Timber House Extension Above A Driveway
Categories: Tiny House
British architect Adam Knibb has extended a house in a converted school in Winchester, England, by building a timber box above a seldom-used entryway.
Adam Knibb Architects was asked by the owner to find the best way to extend the house, which occupies the former toilet block of the Old St Swithun's School.
After the school relocated in 1929, the building became a library. But parts of it were sold off for residential use, which led to the creation of the property, named Austen House.
The owners were in need of more space and wanted a south-facing aspect, as well as better natural light. The lack of space in this urban site meant an unconventional proposal was the only option.
"It was conceived that, with an access way beside the property which only had to provide a right of passage for cars very occasionally, it was possible to build out and create a new room over the top of this space," Knibb explained.
The extension projects across the side passage at first-floor level, and is supported at the opposite end by two slender steel columns.

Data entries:
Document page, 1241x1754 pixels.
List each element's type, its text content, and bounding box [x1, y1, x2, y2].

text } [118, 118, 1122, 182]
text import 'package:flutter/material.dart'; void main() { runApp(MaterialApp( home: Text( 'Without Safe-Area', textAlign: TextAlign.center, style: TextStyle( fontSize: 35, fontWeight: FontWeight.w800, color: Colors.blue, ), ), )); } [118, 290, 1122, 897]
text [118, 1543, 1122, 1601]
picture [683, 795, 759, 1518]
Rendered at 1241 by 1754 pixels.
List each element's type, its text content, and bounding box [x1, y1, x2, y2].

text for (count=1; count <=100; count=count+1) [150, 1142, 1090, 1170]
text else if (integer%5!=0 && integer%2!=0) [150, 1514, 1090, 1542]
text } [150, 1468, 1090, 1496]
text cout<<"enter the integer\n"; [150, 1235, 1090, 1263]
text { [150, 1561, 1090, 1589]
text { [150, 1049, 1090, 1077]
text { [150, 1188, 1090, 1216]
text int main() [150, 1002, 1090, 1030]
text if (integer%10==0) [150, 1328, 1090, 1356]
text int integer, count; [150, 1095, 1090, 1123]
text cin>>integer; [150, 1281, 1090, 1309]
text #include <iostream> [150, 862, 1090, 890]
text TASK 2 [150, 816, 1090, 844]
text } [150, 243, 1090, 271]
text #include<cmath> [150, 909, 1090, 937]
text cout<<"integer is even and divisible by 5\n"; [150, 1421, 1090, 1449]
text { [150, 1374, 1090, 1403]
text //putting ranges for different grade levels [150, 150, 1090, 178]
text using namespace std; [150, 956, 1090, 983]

(WORK ITEM) Please copy the timber house extension article again, starting with "Timber House Extension" and going on through "the only option.", substituting "museum" for "library".

(EXERCISE ANSWER)
Timber House Extension Above A Driveway
Categories: Tiny House
British architect Adam Knibb has extended a house in a converted school in Winchester, England, by building a timber box above a seldom-used entryway.
Adam Knibb Architects was asked by the owner to find the best way to extend the house, which occupies the former toilet block of the Old St Swithun's School.
After the school relocated in 1929, the building became a museum. But parts of it were sold off for residential use, which led to the creation of the property, named Austen House.
The owners were in need of more space and wanted a south-facing aspect, as well as better natural light. The lack of space in this urban site meant an unconventional proposal was the only option.